Against Expanding the Size of the Supreme Court

Today was Independence Day, to put it another way. After completing its work, the Presidential Commission on the Supreme Court of the United States submitted a report. It was not requested to provide recommendations and did not. This analysis will hopefully provide some insight into reform ideas surrounding the Court.

Individual commissioners can now express their opinions on the issues after the report is submitted.  Will Baude, co-blogger has also done this. Kermit Roosevelt (with Larry Tribe) and Nancy Gertner published arguments supporting packing the Court. It’s something I have done as well. My fellow commissioners are sure to have much more to share on these topics in the days ahead.
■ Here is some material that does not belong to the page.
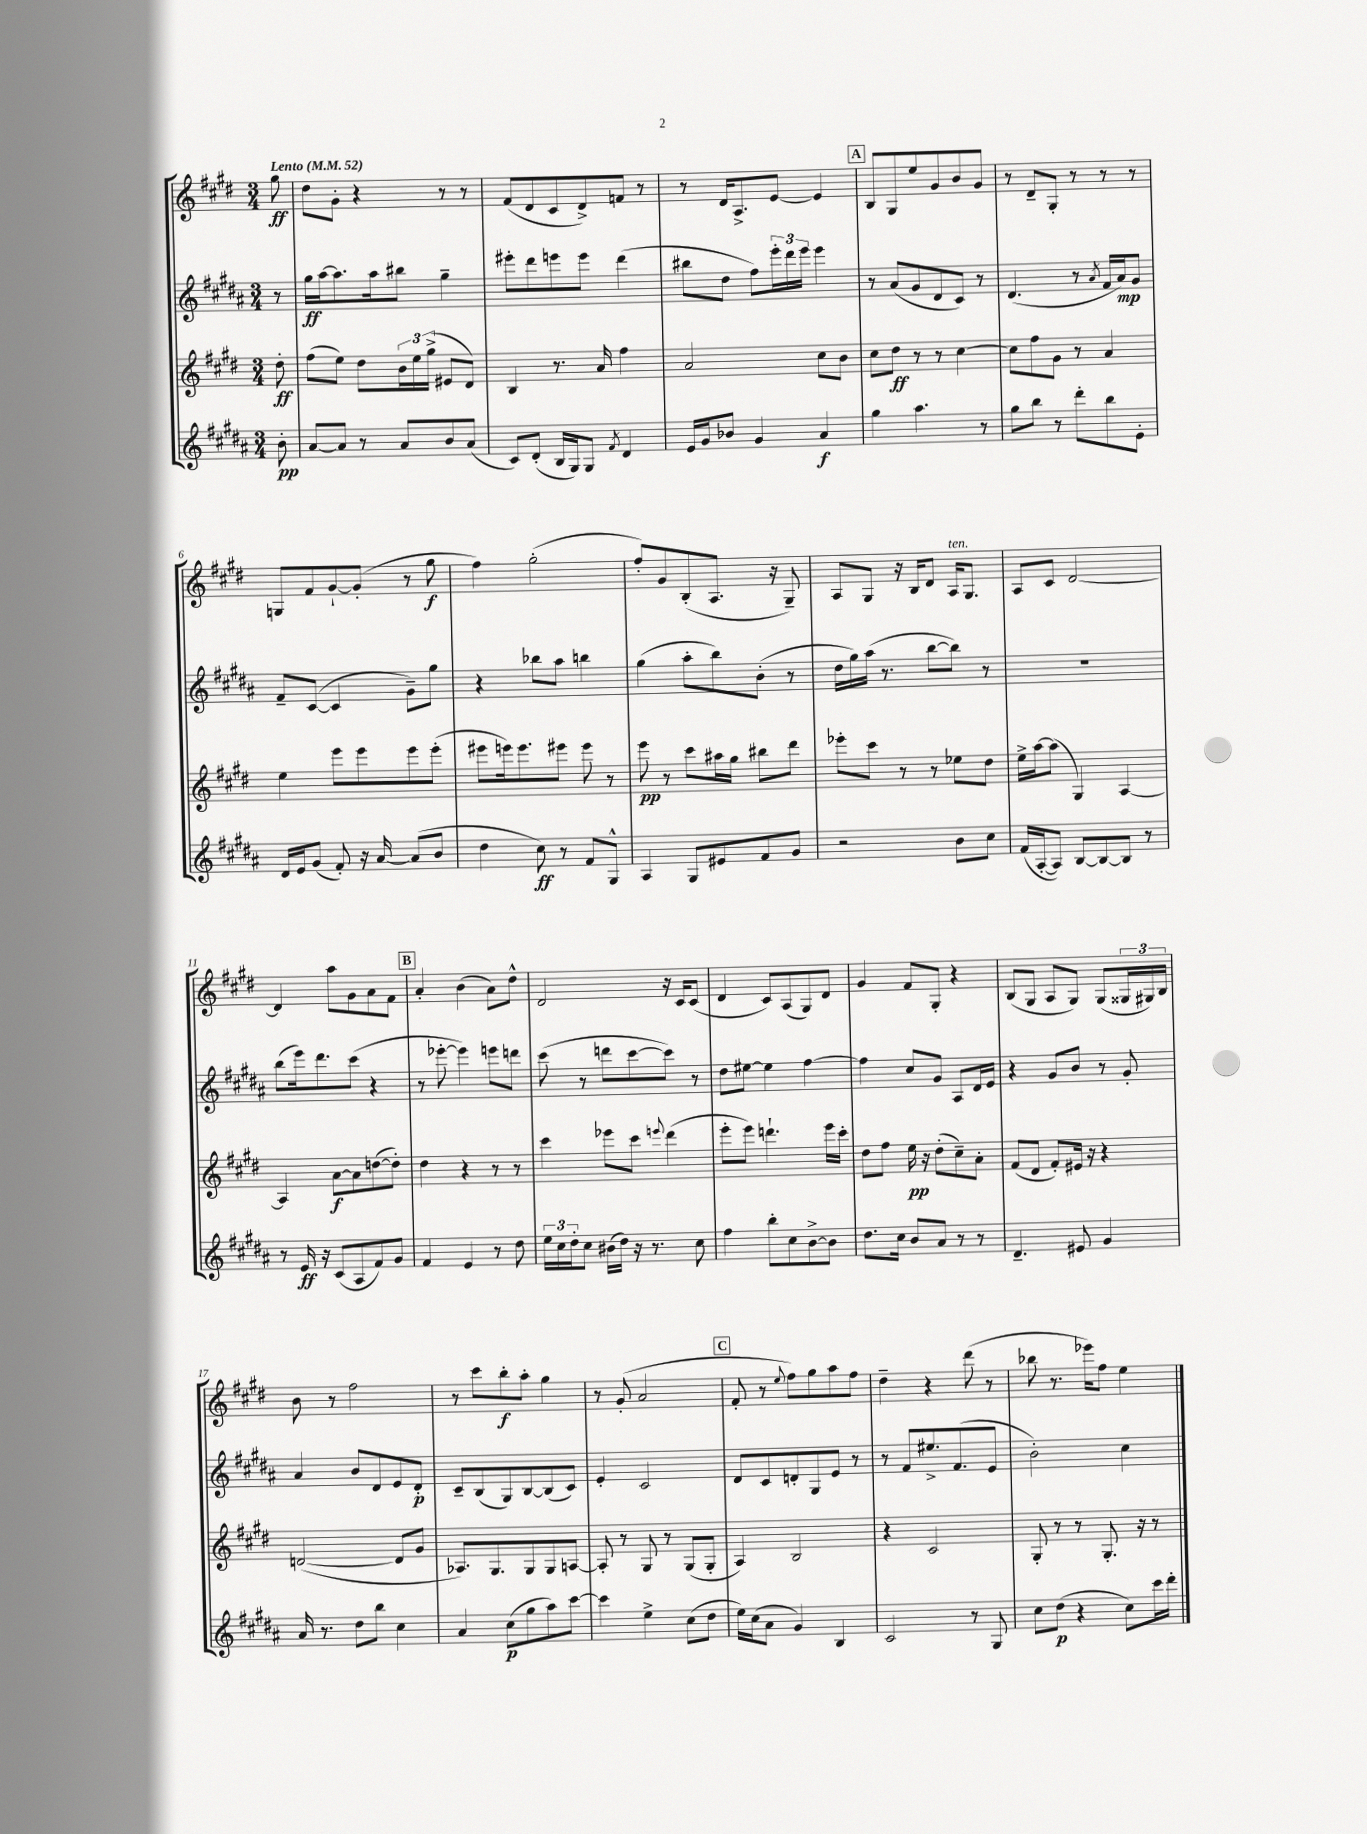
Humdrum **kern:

Today’s Wall Street Journal has a piece in which I argue that Court-packing is bad. It would accelerate the erosion of constitutional norms, and lead to a cycle of Court-packing by future legislative majority.

This is the link:

It would not be difficult to get widespread support from the political community if such an extreme action was necessary. The country’s problems are deeper than any misguided court if a small political majority believes that it is in this crisis.

Simple legislative majority can alter the court’s size to reverse unpopular constitutional rulings. The power of constitutional norms has helped to restrain lawmakers from destroying the court when they are unhappy with justices or when a new party takes office. This would result in long-term changes to the way the Constitution system functions and how efficient the court is at resolving constitutional problems.

The whole article is available here.